Maar dat de man, die later de moeilijke beslissing moest nemen om de atoombommen op Japan te gooien, in zijn jonge jaren een heel ander beroep als politicus had, is wel waar. Truman had in 1920 in Kansas City namelijk samen met een partner een winkel in kleding en naaigerei.

Truman 2

Truman, links op de foto, in zijn winkel. Een jaar na het maken van deze foto sloot de winkel wegens een gebrek aan succes zijn deuren.
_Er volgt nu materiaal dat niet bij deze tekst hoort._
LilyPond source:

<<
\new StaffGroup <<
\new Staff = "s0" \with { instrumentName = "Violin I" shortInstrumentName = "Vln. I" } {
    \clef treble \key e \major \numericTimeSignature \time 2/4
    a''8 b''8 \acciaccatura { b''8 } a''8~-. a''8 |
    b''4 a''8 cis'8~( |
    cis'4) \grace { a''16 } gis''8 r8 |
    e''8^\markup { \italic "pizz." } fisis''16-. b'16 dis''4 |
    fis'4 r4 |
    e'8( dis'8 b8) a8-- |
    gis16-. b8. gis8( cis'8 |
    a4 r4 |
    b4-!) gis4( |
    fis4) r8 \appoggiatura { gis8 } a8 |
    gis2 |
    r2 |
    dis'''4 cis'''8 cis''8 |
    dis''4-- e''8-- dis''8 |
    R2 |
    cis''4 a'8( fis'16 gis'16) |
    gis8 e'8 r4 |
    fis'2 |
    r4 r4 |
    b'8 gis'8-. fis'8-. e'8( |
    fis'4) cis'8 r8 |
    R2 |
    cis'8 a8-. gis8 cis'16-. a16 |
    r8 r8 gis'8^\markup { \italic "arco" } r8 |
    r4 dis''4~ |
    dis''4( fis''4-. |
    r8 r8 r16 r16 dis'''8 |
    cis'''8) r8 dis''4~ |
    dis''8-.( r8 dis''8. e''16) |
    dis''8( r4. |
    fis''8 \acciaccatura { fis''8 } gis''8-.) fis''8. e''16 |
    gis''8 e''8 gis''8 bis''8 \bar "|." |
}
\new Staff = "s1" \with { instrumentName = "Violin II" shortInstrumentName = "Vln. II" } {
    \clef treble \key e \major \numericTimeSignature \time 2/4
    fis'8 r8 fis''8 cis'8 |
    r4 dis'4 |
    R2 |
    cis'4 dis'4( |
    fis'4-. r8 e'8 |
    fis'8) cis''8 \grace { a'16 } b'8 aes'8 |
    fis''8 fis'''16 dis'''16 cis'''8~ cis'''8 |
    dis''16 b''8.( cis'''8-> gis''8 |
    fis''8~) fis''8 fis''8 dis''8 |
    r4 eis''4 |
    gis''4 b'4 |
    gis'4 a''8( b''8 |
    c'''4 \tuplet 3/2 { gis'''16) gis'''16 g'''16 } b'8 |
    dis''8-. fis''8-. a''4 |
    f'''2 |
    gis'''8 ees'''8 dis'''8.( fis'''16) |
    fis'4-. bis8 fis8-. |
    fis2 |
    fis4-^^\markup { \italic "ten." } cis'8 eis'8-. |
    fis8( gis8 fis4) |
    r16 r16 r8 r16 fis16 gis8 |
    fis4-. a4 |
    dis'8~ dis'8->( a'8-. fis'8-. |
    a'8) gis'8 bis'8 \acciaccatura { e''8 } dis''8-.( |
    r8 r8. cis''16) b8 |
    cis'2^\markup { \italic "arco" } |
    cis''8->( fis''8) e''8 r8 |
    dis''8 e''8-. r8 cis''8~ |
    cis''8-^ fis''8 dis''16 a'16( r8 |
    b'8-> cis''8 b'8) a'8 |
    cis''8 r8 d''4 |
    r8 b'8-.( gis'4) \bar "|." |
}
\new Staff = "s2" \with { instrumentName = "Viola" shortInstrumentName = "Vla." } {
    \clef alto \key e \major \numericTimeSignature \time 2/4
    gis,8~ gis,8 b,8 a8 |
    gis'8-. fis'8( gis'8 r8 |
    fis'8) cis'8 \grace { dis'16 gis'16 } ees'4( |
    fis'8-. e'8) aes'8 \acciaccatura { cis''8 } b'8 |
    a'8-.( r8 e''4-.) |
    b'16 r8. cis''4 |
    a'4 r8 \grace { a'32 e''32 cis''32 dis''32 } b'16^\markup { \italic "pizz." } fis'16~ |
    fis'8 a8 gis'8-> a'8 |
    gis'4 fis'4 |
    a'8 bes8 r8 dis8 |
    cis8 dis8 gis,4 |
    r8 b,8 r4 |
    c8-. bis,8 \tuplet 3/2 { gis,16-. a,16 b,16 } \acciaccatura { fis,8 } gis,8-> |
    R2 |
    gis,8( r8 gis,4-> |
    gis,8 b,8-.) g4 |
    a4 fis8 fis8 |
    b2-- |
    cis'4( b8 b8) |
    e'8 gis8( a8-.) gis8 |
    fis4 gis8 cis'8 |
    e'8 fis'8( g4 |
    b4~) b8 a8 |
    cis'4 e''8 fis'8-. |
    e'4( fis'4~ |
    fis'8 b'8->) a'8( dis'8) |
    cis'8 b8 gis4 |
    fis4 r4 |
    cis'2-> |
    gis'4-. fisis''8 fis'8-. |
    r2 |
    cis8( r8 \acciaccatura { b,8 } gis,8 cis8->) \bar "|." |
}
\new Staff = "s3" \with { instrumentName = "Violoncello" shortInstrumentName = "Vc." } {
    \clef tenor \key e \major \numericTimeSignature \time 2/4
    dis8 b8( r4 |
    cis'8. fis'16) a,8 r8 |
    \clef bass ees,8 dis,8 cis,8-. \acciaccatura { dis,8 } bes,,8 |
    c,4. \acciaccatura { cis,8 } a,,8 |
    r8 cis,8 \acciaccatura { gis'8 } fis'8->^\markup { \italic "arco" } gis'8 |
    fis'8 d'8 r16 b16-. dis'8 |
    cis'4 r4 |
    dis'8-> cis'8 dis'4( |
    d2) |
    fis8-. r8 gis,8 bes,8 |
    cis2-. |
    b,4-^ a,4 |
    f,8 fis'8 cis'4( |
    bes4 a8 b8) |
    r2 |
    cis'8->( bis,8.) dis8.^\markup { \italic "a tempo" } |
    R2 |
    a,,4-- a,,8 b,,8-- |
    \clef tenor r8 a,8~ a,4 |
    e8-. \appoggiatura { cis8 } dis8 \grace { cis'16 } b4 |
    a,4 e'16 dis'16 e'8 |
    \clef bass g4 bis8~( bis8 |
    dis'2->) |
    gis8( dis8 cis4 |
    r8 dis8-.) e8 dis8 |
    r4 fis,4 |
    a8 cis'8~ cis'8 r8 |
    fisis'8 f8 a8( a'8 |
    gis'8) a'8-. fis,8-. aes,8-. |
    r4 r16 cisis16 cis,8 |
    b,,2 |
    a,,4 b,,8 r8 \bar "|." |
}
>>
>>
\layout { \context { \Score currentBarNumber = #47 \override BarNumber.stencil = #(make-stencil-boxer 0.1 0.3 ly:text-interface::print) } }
Uit de Amerikaanse archieven (3)

Op 6 november 1940 stuurde een veertienjarige Cubaanse jongen een brief naar de Amerikaanse president Franklin D. Roosevelt om hem te feliciteren met zijn herverkiezing. Tevens vroeg hij de president of hij hem een biljet van tien dollar kon sturen, dit omdat hij er nog nooit eentje gezien had. Voor het geval de president behoefte had aan ijzer, bood de jongen hem ten slotte nog aan om de ijzermijnen van Cuba te laten zien.

De brief van de jong Cubaan bevindt zich thans in het Nationale Archief in Washington D.C.

fidel castro

fidel castro 2

De letterlijke tekst van de brief  gericht aan ‘Mr. Franklin Roosevelt, President of the United States’ luidt:

“My good friend Roosevelt:

I don’t know very English, but I know as much as write to you. I like to hear the radio, and I am very happy, because I heard in it, that you will be President for a new (periodo). I am twelve years old. I am a boy but I think very much, but I do not think that I am writing to the President of the United States. If you like, give me a ten dollars bill green american in the letter, because never, I have not seen a ten dollars bill green american and I would like to have one of them.

My address is: Sr. Fidel Castro, Colegio de Dolores, Santiago de Cuba; Oriente Cuba

I don’t know very English but I know very much Spanish and I suppose you don’t know very Spanish but you know very English because you are American but I am not American.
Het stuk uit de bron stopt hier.